The Host-based separations option saves a PostScript file to your disk. If you have Adobe Acrobat (which is supplied with the full CC subscription) you can use its Create From File menu option to convert the PostScript file to a normal PDF where each colour appears as a separately printable page. The Distiller utility supplied with Acrobat does the same thing with rather more menu options, but isn’t as easy to use.

Computers don’t take away colour skills

In conclusion, creating colour separations has been a part of the preparation stage of screen printing for as long as the process has existed. Computer design programs can use colour creation routines that mimic traditional manual stencil methods, but likewise they take quite a bit of learning and planning to get the results you want.

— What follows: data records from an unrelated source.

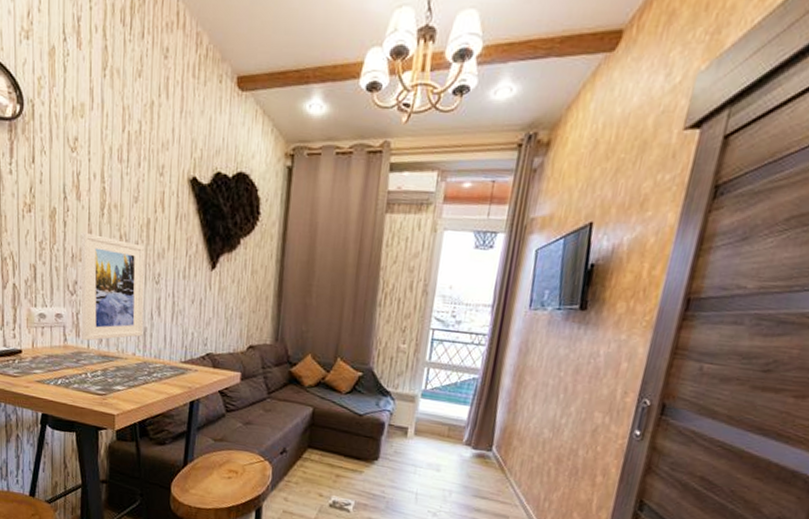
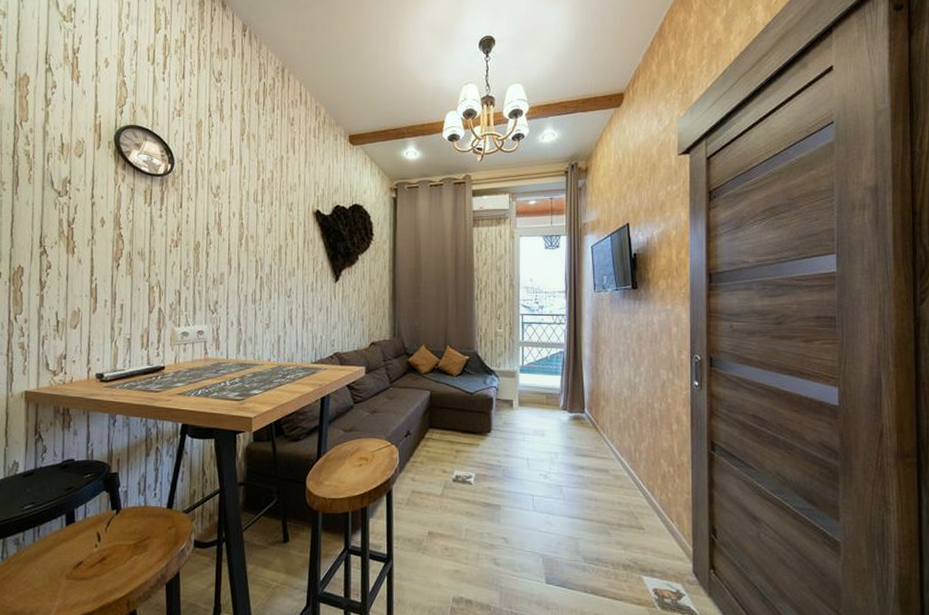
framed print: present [80,232,145,341] -> none [221,260,278,353]

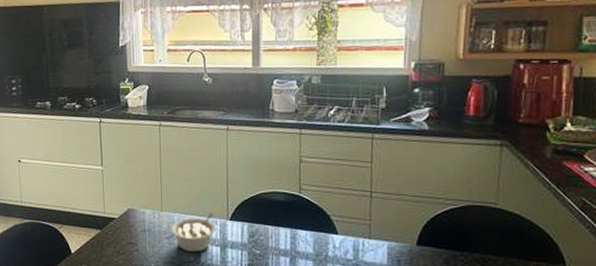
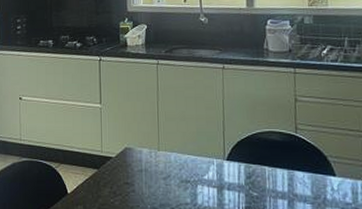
legume: present [171,213,217,253] -> none [168,153,214,194]

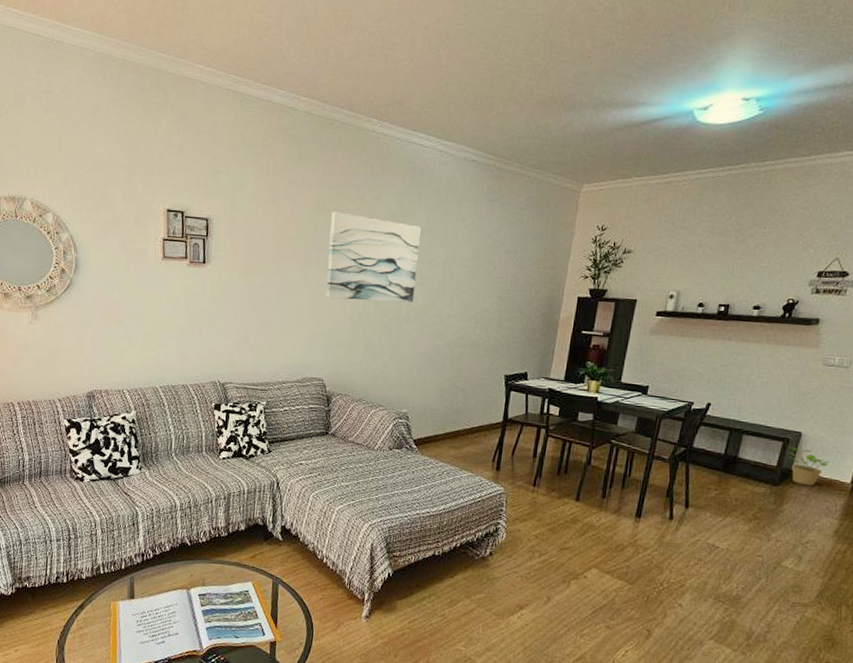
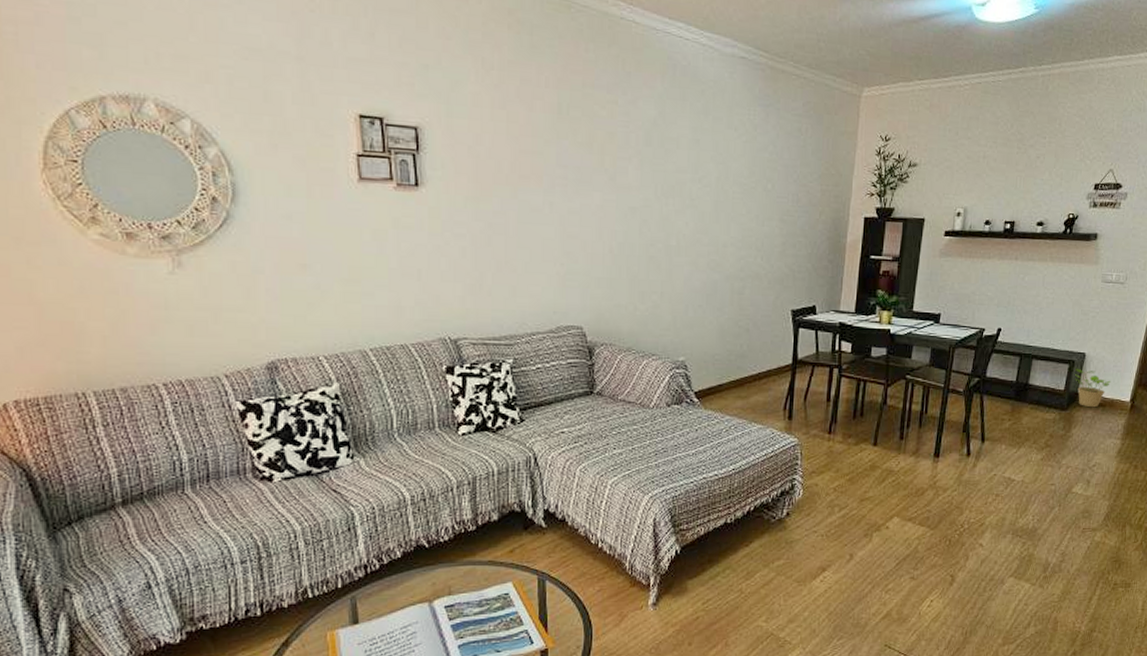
wall art: present [326,211,421,303] -> none [577,118,687,229]

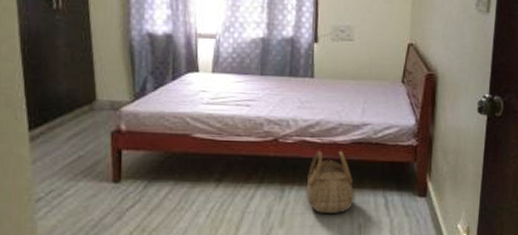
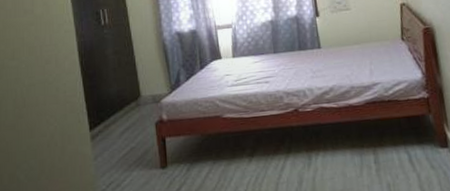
basket: present [306,150,354,213] -> none [330,112,378,176]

 Editor's note:  The tiger logo started life in 1990 as a black-and-white EPS graphic made in Adobe Illustrator 88, when Simon was testing monochrome laser printers for a magazine he was editing. He needed something with blacks, whites and greys. Converted it to CMYK colour when colour printers came in, and now for FESPA he's backwards-converted it to spot colour to simulate screen print. So it's celebrating its quarter century with this outing!

Image gallery guide...

1. Colour tiger - spot colour

This graphic was created in Adobe Illustrator with seven spot colours: orange, yellow, brown, green, pink, blue and black. By using overprinting it would have been possible to reduce this to just four: yellow, red, blue, black.

2. Tiger - spot black

The black ink separation for the tiger graphic. Black is often set to overprint everything else in a computer program, so it should be printed last.

3. Tiger - spot orange

The separation for orange ink. An alternative way to create this would have been to have larger orange areas overprinted by black, which makes registration less critical but uses more ink. Spreading the borders of the orange under the black is a compromise that helps registration.

Michel Caza says: I suggest a spreading of 2 points maximum.

4. Illustrator output

This is how Illustrator outputs spot colour separations, through the print menu. In this case it is set up to save a PostScript file, which will later be converted to a PDF.